Prosperie, a research associate at CSR, said she has worked with the Department of State Health Services, the Department of Aging and Disability Service and the Texas Health Care Association to build databases for medial special needs evacuees. The data includes nursing homes, assisted-living and intermediate-care facilities, hospitals and other state facilities.

Wells said lessons learned from the 2005 storms are being acted on to make working with special needs people more effective. One step is the development of a statewide database that identifies those living in the hurricane evacuation zone who will require assistance to evacuate. The Governor's Task Force on Evacuation, Transportation and Logistics made this recommendation last March.

Constant communication

Wells and others are working on a plan that would enable evacuation vehicles to be monitored at all times. Buses would be tracked with global positioning systems (GPS), and the drivers would receive special cell phones.

He said that such devices enables those in the operations center to keep track of where buses are. Last year, a bus convoy was headed for Texarkana — after finding several other shelter areas full—before it could be located and directed to a more appropriate site.

Constant communication allows the authorities to get emergency aid and supplies to a bus rather rather through local EMS vehicles, air ambulances and National Guard helicopters.

The next phase of evacuee tracking will put a radio frequency identification tag with each person, Wells said. As each person steps on the bus, he or she will be registered on a roster that automatically updates a statewide database.

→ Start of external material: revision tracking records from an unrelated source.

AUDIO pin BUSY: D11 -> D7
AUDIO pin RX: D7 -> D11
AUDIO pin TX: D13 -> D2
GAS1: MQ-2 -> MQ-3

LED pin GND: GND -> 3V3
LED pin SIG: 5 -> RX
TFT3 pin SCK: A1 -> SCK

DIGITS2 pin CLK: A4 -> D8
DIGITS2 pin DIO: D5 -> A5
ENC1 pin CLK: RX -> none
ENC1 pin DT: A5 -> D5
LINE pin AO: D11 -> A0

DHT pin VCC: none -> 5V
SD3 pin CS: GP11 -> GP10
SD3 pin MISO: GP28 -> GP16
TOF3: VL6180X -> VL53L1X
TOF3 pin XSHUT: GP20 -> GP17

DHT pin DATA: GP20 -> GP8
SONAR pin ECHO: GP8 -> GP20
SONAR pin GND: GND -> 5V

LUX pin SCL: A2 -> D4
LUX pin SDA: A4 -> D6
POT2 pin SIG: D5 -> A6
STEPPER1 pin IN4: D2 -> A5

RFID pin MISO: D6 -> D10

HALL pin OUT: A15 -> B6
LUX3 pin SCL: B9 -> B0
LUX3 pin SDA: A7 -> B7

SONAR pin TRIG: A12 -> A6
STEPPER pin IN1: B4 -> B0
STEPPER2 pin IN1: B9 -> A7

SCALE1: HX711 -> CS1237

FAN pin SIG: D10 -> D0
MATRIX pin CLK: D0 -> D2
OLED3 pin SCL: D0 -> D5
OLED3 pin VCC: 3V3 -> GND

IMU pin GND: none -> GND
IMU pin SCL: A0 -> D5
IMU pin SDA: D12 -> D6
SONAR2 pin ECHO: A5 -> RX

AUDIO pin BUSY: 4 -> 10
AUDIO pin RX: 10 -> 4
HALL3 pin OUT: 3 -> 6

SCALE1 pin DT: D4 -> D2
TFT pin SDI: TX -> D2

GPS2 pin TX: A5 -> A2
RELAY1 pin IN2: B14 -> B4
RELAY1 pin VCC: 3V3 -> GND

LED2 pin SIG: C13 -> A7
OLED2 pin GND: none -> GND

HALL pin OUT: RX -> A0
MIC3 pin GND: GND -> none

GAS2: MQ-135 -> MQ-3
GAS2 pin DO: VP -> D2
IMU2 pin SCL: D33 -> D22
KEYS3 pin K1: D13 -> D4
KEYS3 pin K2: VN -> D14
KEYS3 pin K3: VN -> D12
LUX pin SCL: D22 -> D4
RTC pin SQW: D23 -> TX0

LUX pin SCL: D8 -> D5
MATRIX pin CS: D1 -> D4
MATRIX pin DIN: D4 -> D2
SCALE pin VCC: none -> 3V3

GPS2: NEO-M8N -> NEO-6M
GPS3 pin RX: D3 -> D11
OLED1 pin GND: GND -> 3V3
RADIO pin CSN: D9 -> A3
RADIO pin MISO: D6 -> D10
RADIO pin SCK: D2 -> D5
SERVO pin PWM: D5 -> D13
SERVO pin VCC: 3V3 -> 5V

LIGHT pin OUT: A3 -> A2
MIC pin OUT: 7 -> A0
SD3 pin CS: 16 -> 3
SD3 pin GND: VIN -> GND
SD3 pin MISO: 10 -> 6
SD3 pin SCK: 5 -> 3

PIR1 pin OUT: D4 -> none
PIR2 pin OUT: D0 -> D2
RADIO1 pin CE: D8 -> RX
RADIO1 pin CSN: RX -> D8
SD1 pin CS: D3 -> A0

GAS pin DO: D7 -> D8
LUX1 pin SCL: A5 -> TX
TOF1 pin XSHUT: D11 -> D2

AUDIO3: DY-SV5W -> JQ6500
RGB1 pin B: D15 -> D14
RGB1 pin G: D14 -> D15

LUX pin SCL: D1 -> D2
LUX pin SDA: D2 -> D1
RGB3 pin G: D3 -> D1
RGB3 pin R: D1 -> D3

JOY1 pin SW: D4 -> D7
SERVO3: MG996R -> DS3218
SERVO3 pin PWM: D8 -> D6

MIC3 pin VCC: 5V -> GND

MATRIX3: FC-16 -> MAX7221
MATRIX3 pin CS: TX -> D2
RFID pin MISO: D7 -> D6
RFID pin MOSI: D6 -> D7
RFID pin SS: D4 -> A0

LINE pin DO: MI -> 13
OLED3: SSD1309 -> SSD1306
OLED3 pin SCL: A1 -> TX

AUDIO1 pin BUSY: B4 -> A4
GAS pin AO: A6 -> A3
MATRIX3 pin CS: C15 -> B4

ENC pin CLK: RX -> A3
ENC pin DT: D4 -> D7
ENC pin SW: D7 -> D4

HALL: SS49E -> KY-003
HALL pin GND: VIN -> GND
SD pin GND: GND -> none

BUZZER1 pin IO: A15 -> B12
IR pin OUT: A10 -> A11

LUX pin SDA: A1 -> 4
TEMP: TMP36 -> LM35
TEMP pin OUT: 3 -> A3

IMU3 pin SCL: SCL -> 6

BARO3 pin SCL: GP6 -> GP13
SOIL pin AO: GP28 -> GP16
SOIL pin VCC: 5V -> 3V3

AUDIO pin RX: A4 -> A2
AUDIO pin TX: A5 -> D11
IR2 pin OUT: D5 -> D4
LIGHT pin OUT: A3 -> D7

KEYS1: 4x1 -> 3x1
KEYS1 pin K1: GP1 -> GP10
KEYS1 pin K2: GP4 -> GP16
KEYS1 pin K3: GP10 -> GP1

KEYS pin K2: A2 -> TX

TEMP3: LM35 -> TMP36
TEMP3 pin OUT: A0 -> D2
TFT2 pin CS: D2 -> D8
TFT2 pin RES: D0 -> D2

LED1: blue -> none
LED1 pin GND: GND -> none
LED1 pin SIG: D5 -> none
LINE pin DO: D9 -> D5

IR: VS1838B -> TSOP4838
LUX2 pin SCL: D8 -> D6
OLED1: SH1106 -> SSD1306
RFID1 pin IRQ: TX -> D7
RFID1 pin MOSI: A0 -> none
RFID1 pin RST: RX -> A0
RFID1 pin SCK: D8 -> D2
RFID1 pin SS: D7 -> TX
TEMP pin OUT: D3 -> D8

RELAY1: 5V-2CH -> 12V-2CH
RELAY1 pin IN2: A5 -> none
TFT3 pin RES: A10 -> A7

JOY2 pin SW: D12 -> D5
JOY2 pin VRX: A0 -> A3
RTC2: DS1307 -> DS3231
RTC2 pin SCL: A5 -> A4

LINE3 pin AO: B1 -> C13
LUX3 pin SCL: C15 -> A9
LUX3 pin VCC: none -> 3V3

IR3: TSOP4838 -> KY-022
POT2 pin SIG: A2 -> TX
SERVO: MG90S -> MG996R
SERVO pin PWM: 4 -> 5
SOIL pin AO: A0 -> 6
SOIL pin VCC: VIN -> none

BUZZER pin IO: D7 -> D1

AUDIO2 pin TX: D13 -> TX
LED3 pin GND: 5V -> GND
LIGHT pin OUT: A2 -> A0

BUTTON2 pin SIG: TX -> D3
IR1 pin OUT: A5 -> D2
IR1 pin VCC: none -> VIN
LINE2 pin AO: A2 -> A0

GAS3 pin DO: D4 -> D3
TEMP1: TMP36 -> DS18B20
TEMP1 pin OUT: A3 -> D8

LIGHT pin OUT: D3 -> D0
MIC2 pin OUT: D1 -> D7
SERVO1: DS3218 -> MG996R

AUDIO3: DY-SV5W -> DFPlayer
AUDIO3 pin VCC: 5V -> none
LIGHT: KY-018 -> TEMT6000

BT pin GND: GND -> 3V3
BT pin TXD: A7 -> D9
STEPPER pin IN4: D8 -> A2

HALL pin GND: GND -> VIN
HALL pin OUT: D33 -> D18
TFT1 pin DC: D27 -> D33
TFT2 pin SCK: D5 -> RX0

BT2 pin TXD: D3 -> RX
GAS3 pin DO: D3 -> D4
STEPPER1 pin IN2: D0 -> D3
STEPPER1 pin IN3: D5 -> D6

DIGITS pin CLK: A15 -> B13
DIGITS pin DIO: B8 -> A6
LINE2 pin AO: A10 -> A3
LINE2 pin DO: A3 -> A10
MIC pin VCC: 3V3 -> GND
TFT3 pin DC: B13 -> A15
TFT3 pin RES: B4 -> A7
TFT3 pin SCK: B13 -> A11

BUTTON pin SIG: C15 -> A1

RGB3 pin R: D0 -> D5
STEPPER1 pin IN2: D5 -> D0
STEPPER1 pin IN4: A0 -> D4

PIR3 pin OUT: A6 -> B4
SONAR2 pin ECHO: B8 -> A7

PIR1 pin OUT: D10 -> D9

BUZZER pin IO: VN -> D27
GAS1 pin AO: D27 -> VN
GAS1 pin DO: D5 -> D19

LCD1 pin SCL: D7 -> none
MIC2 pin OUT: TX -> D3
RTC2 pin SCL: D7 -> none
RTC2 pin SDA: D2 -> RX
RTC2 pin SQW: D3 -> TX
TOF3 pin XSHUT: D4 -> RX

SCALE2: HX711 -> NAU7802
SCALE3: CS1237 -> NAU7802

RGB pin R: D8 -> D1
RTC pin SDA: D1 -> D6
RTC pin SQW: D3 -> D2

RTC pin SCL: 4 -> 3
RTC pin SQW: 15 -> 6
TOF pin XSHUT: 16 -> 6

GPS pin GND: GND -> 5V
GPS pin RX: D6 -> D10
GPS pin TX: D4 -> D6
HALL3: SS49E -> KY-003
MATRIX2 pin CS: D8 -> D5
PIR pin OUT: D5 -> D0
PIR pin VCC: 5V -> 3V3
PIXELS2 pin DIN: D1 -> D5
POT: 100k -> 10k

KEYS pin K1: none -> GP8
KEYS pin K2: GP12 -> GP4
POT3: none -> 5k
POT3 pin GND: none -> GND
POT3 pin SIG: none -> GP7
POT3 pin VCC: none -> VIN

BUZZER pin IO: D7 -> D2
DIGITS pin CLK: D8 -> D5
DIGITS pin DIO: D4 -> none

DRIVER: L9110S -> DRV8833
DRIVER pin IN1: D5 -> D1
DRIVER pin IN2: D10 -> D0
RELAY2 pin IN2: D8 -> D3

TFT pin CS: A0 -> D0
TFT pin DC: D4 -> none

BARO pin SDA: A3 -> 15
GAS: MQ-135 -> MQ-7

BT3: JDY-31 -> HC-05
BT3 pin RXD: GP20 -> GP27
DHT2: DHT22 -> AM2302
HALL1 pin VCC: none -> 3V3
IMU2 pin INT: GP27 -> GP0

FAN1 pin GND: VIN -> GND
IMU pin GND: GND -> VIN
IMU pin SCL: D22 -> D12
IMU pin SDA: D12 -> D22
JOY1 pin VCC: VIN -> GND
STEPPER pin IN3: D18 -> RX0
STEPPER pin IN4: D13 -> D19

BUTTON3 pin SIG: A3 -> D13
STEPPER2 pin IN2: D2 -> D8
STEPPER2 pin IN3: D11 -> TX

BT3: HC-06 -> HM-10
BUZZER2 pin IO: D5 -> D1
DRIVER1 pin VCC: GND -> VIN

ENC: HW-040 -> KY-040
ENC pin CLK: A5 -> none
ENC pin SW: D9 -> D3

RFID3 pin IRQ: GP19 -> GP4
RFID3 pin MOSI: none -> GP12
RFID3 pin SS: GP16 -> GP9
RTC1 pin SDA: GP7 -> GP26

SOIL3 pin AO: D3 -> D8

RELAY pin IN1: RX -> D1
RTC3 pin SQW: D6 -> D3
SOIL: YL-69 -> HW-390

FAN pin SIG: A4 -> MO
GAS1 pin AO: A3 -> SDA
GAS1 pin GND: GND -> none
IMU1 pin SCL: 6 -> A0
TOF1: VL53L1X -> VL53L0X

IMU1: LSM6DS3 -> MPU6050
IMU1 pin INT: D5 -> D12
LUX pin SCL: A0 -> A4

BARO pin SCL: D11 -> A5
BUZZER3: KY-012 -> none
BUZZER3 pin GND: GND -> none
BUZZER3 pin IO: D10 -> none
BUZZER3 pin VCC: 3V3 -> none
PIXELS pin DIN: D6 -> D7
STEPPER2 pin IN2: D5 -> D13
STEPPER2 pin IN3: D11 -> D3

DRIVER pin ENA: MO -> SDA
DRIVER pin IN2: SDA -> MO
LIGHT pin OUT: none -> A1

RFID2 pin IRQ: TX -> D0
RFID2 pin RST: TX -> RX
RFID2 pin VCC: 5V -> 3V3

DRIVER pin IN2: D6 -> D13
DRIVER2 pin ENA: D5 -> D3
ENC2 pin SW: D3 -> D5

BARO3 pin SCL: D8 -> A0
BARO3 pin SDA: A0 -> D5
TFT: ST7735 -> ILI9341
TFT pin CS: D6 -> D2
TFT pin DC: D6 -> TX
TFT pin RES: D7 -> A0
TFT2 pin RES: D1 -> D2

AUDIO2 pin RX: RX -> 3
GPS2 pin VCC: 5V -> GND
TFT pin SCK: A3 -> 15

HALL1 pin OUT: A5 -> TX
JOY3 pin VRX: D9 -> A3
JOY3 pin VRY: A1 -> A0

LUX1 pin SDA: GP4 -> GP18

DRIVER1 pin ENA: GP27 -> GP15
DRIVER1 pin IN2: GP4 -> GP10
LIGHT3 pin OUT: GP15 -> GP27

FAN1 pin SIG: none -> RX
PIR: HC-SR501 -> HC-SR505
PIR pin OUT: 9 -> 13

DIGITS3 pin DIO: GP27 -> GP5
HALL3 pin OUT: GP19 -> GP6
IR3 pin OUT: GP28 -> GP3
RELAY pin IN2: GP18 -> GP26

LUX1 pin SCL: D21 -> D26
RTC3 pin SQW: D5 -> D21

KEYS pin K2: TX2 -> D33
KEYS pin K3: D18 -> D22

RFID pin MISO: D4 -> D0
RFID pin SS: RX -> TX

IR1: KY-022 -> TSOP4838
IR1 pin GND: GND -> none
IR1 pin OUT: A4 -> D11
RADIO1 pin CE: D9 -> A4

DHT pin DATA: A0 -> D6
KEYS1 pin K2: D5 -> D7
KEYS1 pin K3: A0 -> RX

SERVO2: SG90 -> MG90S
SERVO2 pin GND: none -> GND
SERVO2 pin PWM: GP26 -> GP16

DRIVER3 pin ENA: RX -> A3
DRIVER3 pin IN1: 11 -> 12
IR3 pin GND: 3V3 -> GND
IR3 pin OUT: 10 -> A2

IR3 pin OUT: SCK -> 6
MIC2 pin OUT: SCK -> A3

“We want to design an end-to-end system where we've got the needs of individuals pre-identified through the registration process before an event and we can track him or her through each stage of evacuation and sheltering from start to finish,” he said. “That way we'll know who was left behind in the impact area and we'll have the absolute geographic location of their residence. And our search-and-rescue teams will have that inventory of sites on their GPS logs and can go in and check each one of those residences as they search through neighborhoods.”

Even before the storms makes landfall, first responders move in close to the action. They set up in places close to where the storm will hit, but safe enough so they won't be harmed by it.

“They'll be able to shelter themselves as the storm passes through, but they'll be able to make the most rapid entrance into the area that's impacted afterwards,” he said.

As an example, in the final hours before Hurricane Rita made landfall, the team prepared maps to show the responders when and where to re-enter the region after the worst of the storm has passed.

“Teams had digital copies and hard copies of that map out in the field and they could determine, using the local maps, exactly when they could attempt to get in and by what route and when storm winds had diminished to the point that they could get into the air,” he said. “You're going to have swift water rescues and other potential air rescues as soon as you can get a plane into an area that's below tropical storm-force wind.”

The group keeps working after the storm, using satellite information to track the impact of pollution and power outages. Following Hurricane Rita, the team used orbital radar imagery from the Canadian Radarsat satellite to detect oil slicks from sunken vessels and ruptured storage tanks in the Sabine Lake area near Port Arthur.

At the height of a storm, Wells' group works with many state agencies, voluntary organizations and private sector service providers.

“Including the federal agencies, I would say that 25 to 30 agencies would be requesting and receiving products of some kind during a major event,” he said.

If the forecasts are correct, there could be a major event this year. Get ready. It's hurricane season.